Die Kindheit in Büblikon beschrieb Toni jeweils in den schönsten Farben. Sie hatten zu Hause zwar nicht viel. Ihr Reichtum war das Gemeinsame, die Familie, die sie alle zusammenhielt. Büblikon blieb Tonis Heimat. Hier fühlte er sich zeitlebens wohl. Bei aller Verbundenheit mit seiner Heimat: Sie verstellte ihm nie den Blick nach aussen.
Der Unternehmer
Im Gegenteil. Nach einer vierjährigen Lehre als Mechaniker bei der Firma Javo AG in Baden, machte er sich, gerade mal 20-jährig, selbstständig. Ein kühner Schritt. Toni eröffnete hinter seinem Elternhaus in einem bescheidenen Schopf eine Autospenglerei. Mit zähem Fleiss überwand er die Anfangsschwierigkeiten als Jungunternehmer. Mit Augenmass und wachem Verstand baute er seine Werkstatt Stück um Stück aus. Schon früh setzte er auf damals neueste Technologien. Das Unternehmen wuchs und Toni Saxer konnte einen ersten Angestellten dazunehmen. Aus der ersten Ehe mit Trudi Geissmann aus Hägglingen ging Tochter Manuela hervor. Am 24. Oktober 1981 heiratete er ein zweites Mal.

========================================================================

**Anweisungen**
[1] Schreiben Sie aus dem Auszug über Toni Saxer einen Abschnitt wortgetreu ab. Beginnen Sie bei den Worten "Die Kindheit in" und hören Sie nach den Worten "Blick nach aussen." auf.
[2] Beantworten Sie anhand des Auszugs über Toni Saxer:
(a) Bei welcher Firma machte Toni seine Lehre als Mechaniker, und wie lange dauerte sie?
(b) Wo eröffnete er seine Autospenglerei?
(c) An welchem Tag heiratete er ein zweites Mal?
[3] Führen Sie den Auszug über Toni Saxer im Anschluss an seinen letzten Satz fort.
Die Einträge werden für die Bearbeitung nicht gebraucht.

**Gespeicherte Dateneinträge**
========================================================================

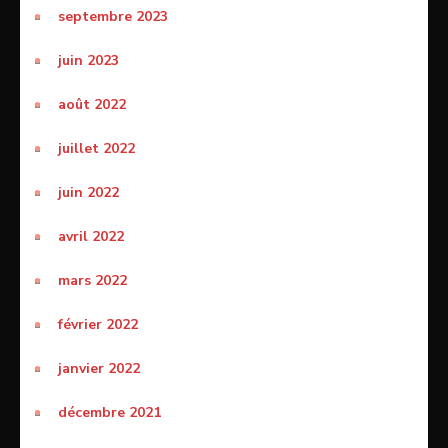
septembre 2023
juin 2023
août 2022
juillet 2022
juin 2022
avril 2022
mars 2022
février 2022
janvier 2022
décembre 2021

========================================================================

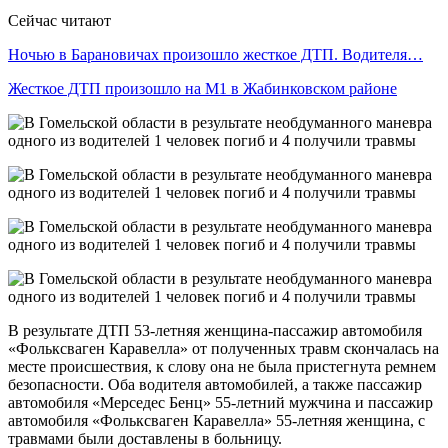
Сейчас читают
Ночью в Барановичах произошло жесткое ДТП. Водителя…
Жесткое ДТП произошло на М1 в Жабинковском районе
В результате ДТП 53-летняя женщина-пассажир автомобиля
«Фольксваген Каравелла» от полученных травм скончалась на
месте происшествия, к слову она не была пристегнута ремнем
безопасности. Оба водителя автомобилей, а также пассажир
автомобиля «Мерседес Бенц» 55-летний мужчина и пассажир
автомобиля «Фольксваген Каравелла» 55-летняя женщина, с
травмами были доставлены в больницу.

========================================================================

**Nummerierte Antworten**
[1]
Die Kindheit in Büblikon beschrieb Toni jeweils in den schönsten Farben. Sie hatten zu Hause zwar nicht viel. Ihr Reichtum war das Gemeinsame, die Familie, die sie alle zusammenhielt. Büblikon blieb Tonis Heimat. Hier fühlte er sich zeitlebens wohl. Bei aller Verbundenheit mit seiner Heimat: Sie verstellte ihm nie den Blick nach aussen.

[2]
(a) Bei der Firma Javo AG in Baden; die Lehre dauerte vier Jahre.
(b) Hinter seinem Elternhaus in einem bescheidenen Schopf.
(c) Am 24. Oktober 1981.

[3]
Das Lebenswerk in guten Händen
Monika Saxer war ihm eine starke Stütze. Sie brachte mit Michael und Armando nicht nur zwei Söhne zur Welt. Sie arbeitete auch während all den Jahren im Betrieb mit und sorgte dafür, dass die Finanzen im Lot blieben. Denn der Betrieb wuchs zu respektabler Grösse. Neue Technologien verlangten immer wieder grosse Investitionen. Die Carrosserie Saxer AG mit der Autospenglerei und dem modernen Spritzwerk war für seine Qualität weitherum bekannt. Nach 45 Jahren fanden die Saxers für die Übernahme ihres Lebenswerks Käufer aus der Region. Im Oktober 2015 übernahmen Tanja und Michael Hallauer die Werkstätte. Als Vermieter blieb Toni Saxer seinen Nachfolgern stets freundschaftlich verbunden. Er stand ihnen, wann immer sein Rat gefragt war, gerne helfend zur Seite. Die Familie war Toni wichtig. Schon früh nahm er seine beiden Söhne mit in die Werkstatt. Dass keiner in seine Fussstapfen treten wollte, hat Toni Saxer zwar geschmerzt. Aber er konnte es akzeptieren. Letztes Jahr ist Toni Saxer zum zweiten Mal Grossvater geworden. Die Grosskinder waren sein Ein und Alles.
Auch wenn es nicht ganz einfach war, nach so vielen Jahren harter Arbeit runterzufahren: Toni fand seinen Ausgleich. Er war gerne zu Fuss oder mit dem Velo unterwegs, klopfte gerne mit Kollegen einen Jass. Bei Wanderungen in seinem geliebten Obersaxen konnte er frische Kräfte tanken. Und wenn sich die Gelegenheit ergab, schwang er auch ganz gerne mal das Tanzbein.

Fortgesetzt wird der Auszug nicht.